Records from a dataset

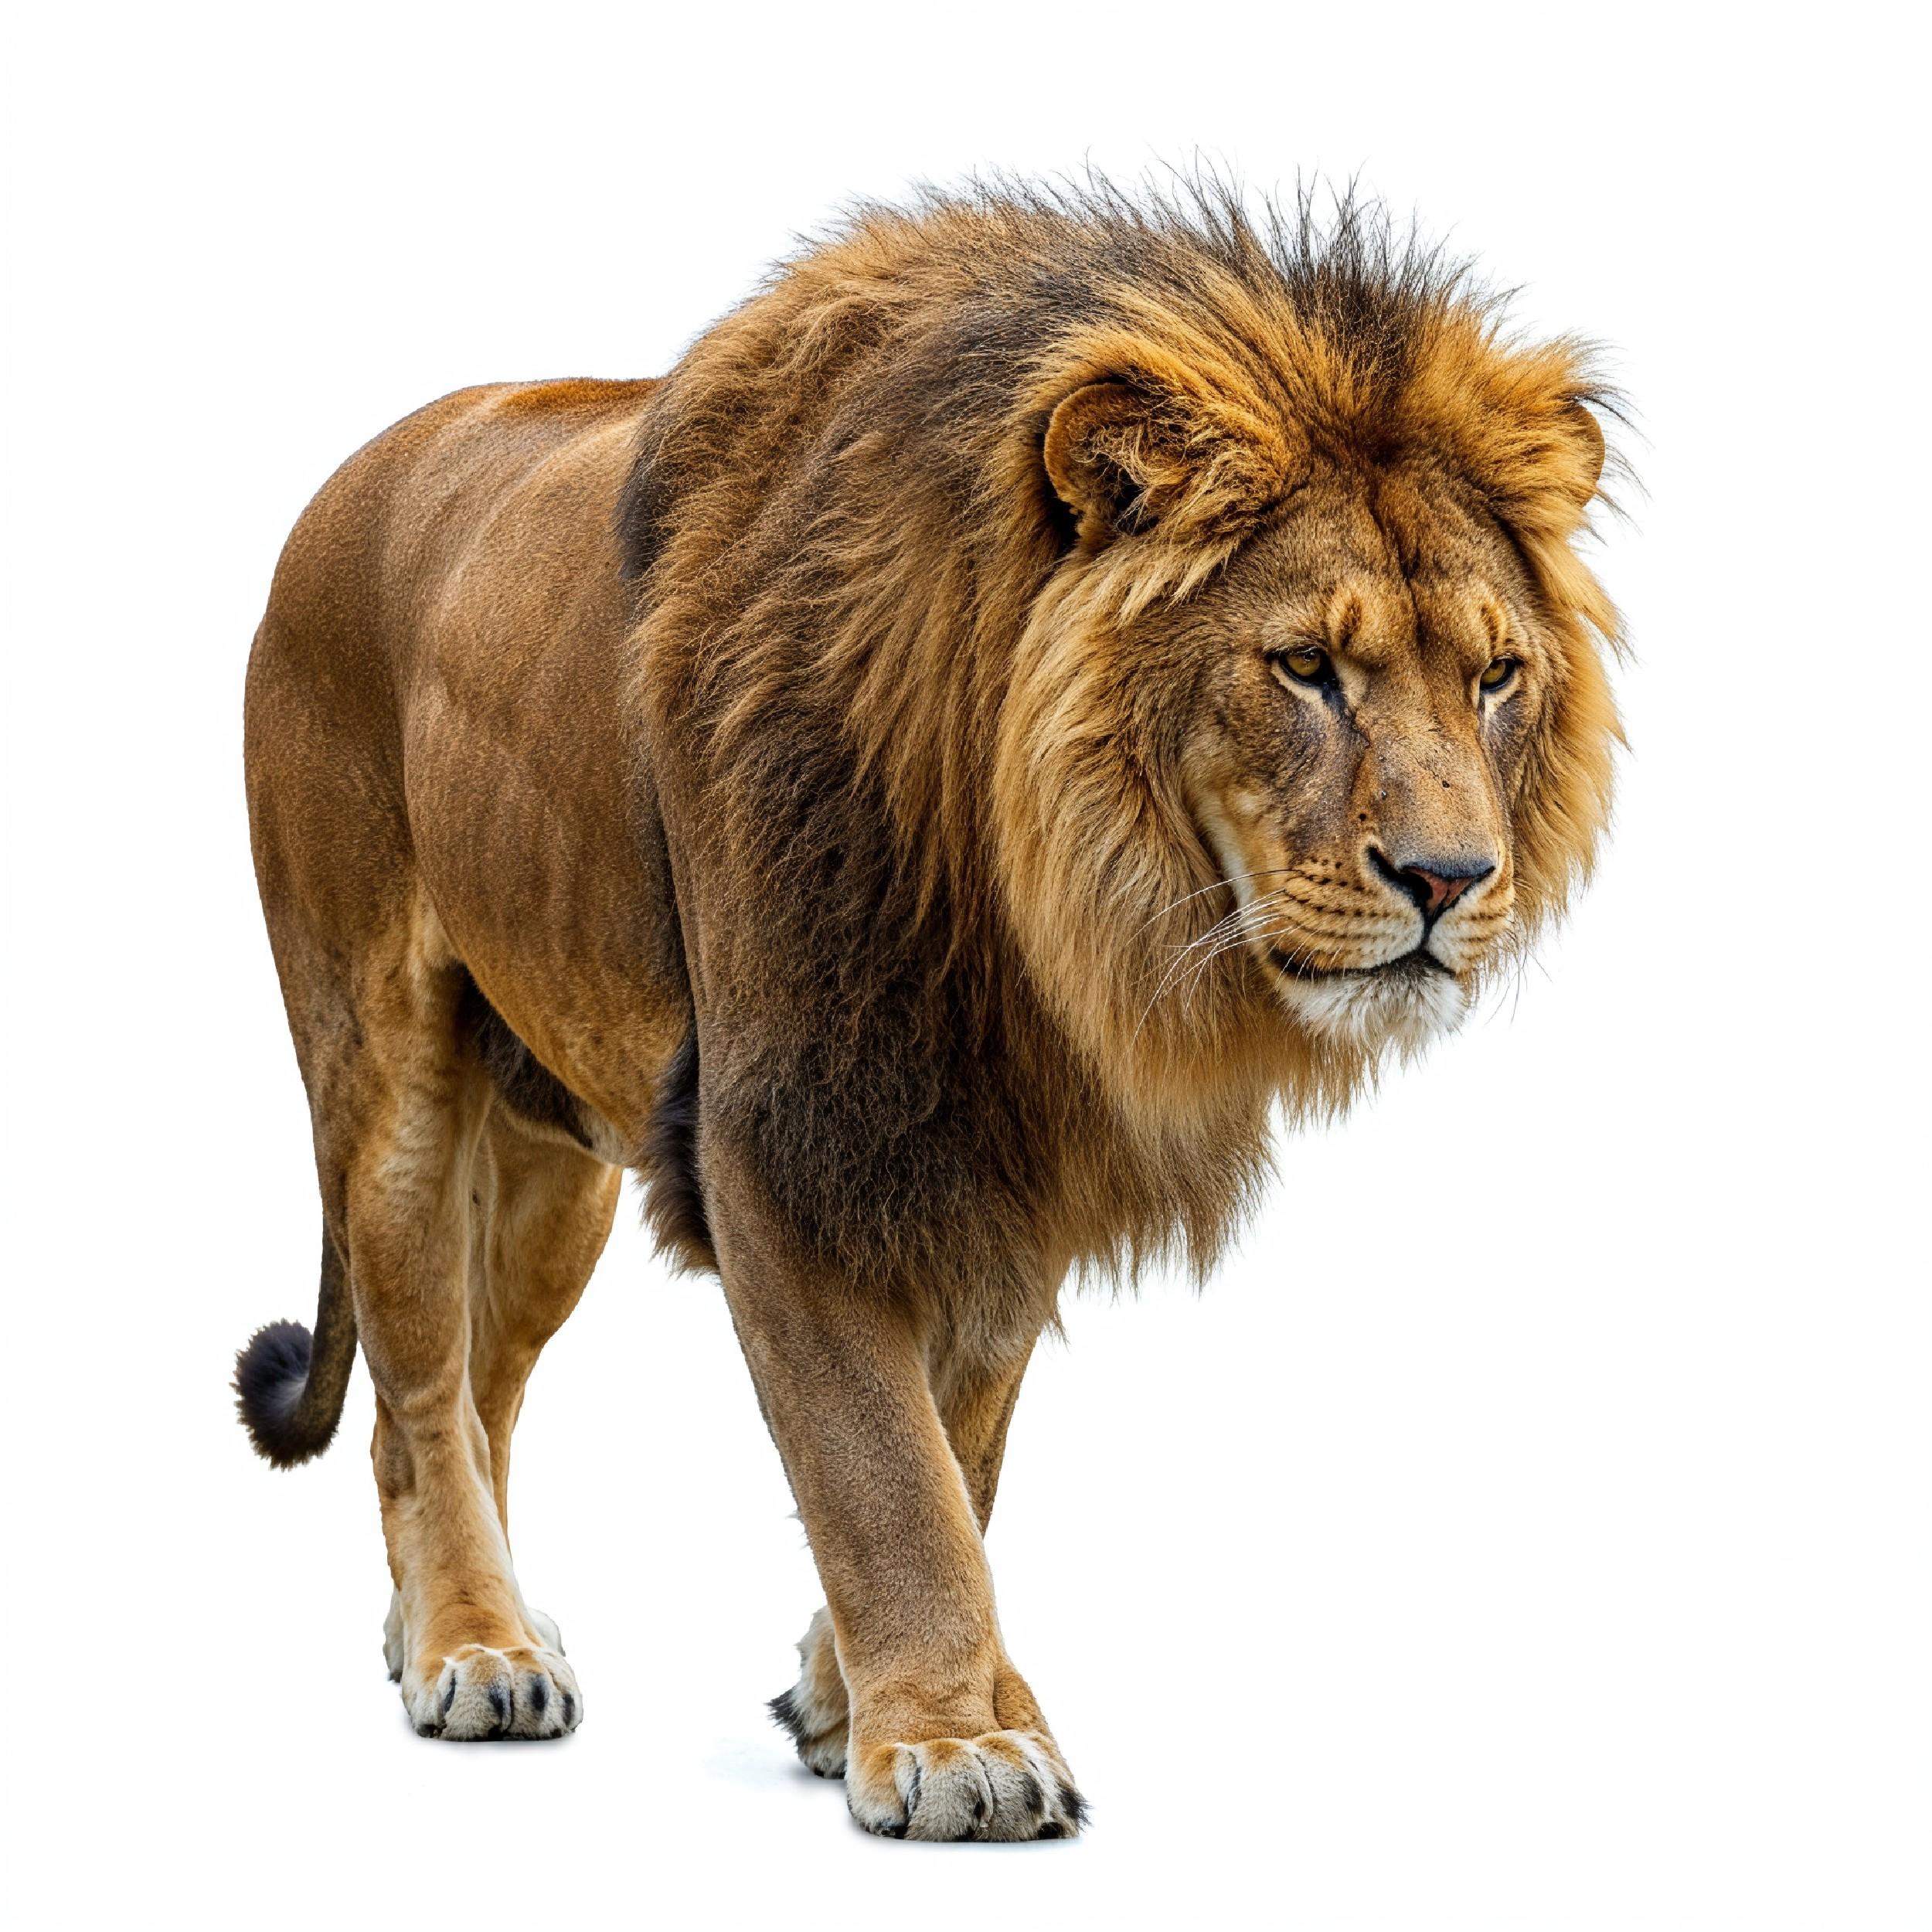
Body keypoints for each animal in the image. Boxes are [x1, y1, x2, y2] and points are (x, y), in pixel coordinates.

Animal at [234, 177, 1621, 1841]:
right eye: (1302, 666)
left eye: (1493, 676)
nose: (1449, 877)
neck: (1051, 918)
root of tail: (340, 483)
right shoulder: (781, 1136)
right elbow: (882, 1464)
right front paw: (956, 1743)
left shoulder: (1007, 1148)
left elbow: (963, 1444)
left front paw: (852, 1701)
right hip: (382, 1067)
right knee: (418, 1384)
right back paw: (475, 1647)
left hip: (562, 1158)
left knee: (478, 1378)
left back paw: (469, 1620)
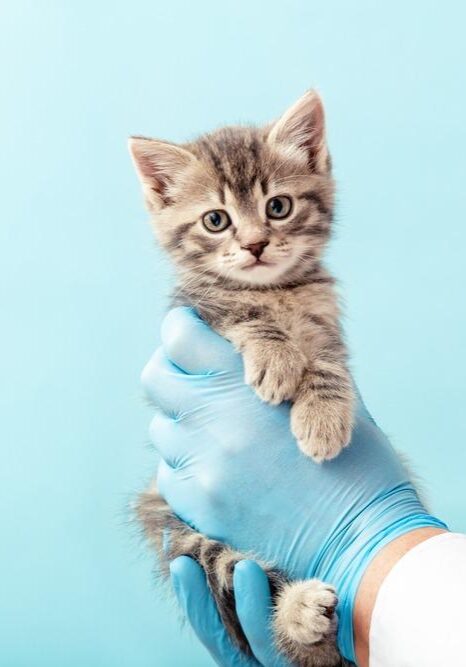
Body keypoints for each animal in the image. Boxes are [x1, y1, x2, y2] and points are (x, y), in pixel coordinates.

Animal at [130, 90, 354, 667]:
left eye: (278, 207)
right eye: (216, 220)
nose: (255, 245)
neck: (277, 291)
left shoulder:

> [WORK TASK]:
Leaving all pictures aside, print exactly the lines from the one that contains "right hip: (382, 1067)" through the last line of the data above, inclusive.

> [RESPONSE FOR THIS EXERCISE]:
right hip: (382, 1067)
right knee: (418, 1384)
right back paw: (475, 1647)
left hip: (562, 1158)
left knee: (478, 1378)
left back paw: (469, 1620)
Body keypoints for each animal in the image. Boxes are [x1, y1, x2, y2] and points are (x, y), in pixel coordinates.

Animal at [130, 90, 354, 667]:
left eye: (278, 207)
right eye: (216, 220)
nose: (255, 245)
neck: (277, 291)
left shoulder:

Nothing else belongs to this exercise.